July 14, 2011 / 4:04 AM / 7 years ago

Google margins, new social product in spotlight

* Adjusted EPS expected to be at $7.86

* Shares up 11 pct since launch of Google+ product

SAN FRANCISCO, July 13 (Reuters) - Google Inc’s profit margins and its newly released social networking service will be in the investor spotlight when the Internet company reports its quarterly results after Thursday’s market close.

The world’s No. 1 Internet search company has boosted spending and embarked on an acquisition spree in recent months as it battles rivals such as Facebook, Apple Inc , Microsoft Corp and Groupon.

Rising expenses ate into Google’s profit margin last quarter, sending the company’s shares down 8 percent after it reported results.

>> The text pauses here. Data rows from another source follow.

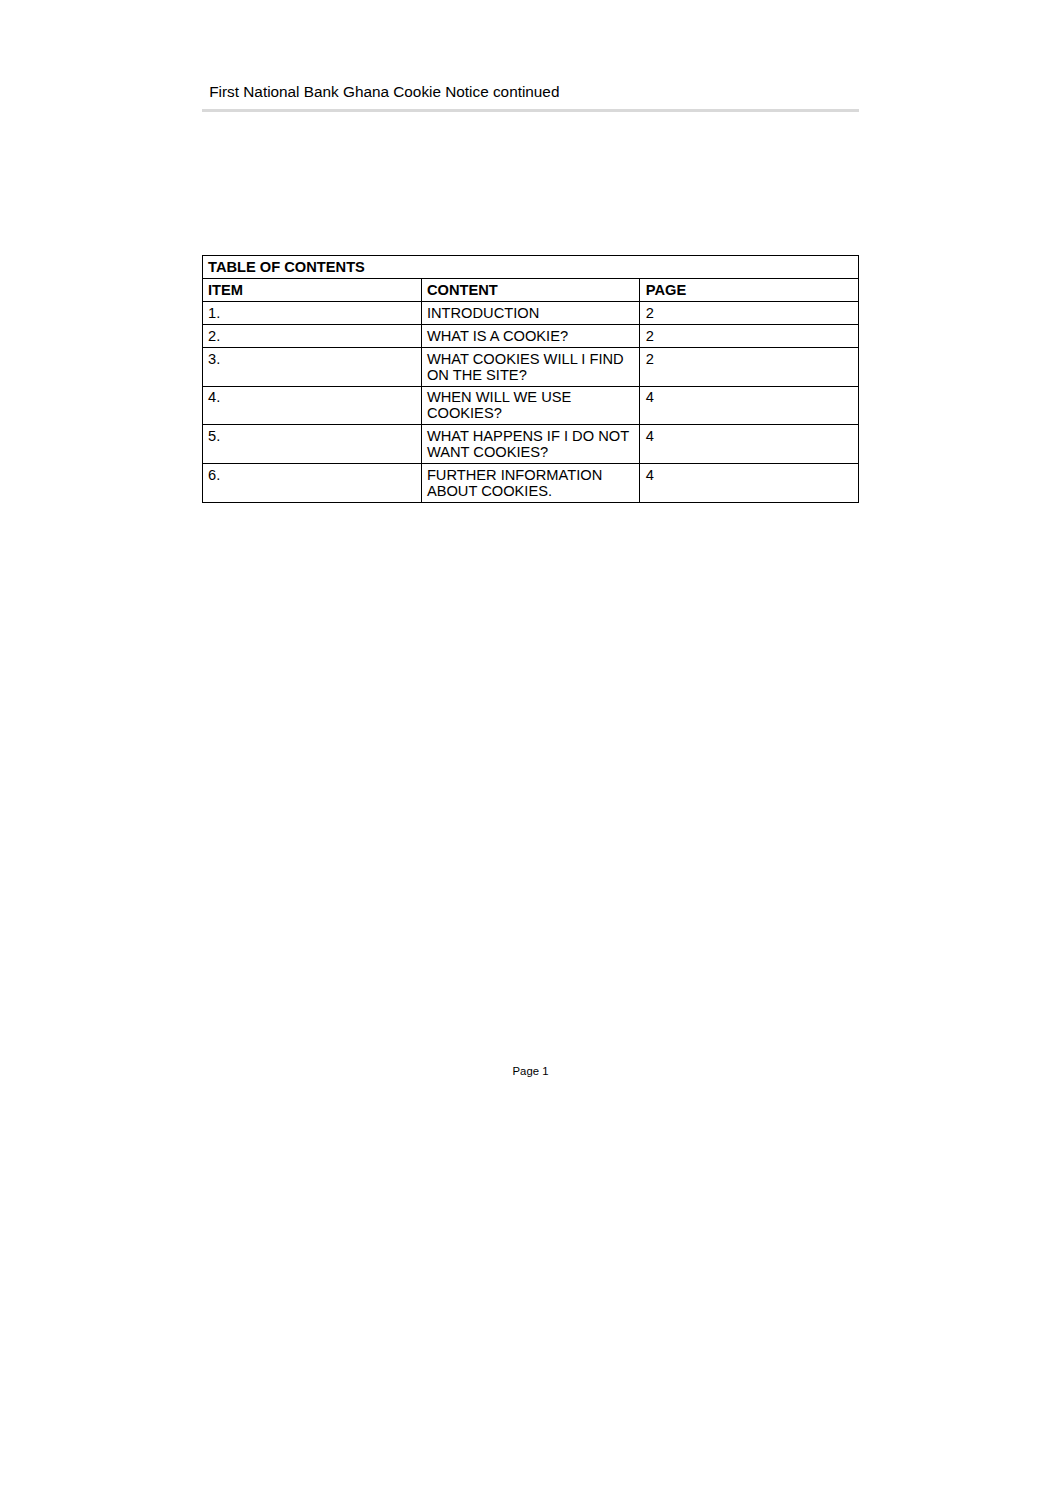First National Bank Ghana Cookie Notice continued
| TABLE OF CONTENTS |
| ITEM | CONTENT | PAGE |
| 1. | INTRODUCTION | 2 |
| 2. | WHAT IS A COOKIE? | 2 |
| 3. | WHAT COOKIES WILL I FIND ON THE SITE? | 2 |
| 4. | WHEN WILL WE USE COOKIES? | 4 |
| 5. | WHAT HAPPENS IF I DO NOT WANT COOKIES? | 4 |
| 6. | FURTHER INFORMATION ABOUT COOKIES. | 4 |
Page 1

“A declining margin scenario is never good for any stock, no matter how cheap it looks,” said Sameet Sinha, an analyst with B. Riley & Co.

But he noted that the recent launch of Google’s new social networking service, dubbed Google+, may take some of the heat off the company for its spending and make Wall Street more comfortable with Google co-founder Larry Page, who took the CEO reins in April.

“Google plus is gaining some good buzz from what I see,” Sinha said. “It speaks to Google’s ability to continue to innovate despite its size.”

Since Google introduced Google+ in late June, the company’s shares have risen roughly 11 percent, closing at $538.26 on Wednesday.

Analysts polled by Thomson Reuters I/B/E/S are looking for net revenue, which excludes fees Google pays to partner websites, of $6.54 billion in the second quarter, up 28 percent year-on-year and flat from the first quarter.

According to StarMine’s SmartEstimate, which places more weight on recent forecasts by top-rated analysts, Google should post adjusted earnings per share of $7.76, which is 10 cents beneath analysts’ average expectation for EPS of $7.86.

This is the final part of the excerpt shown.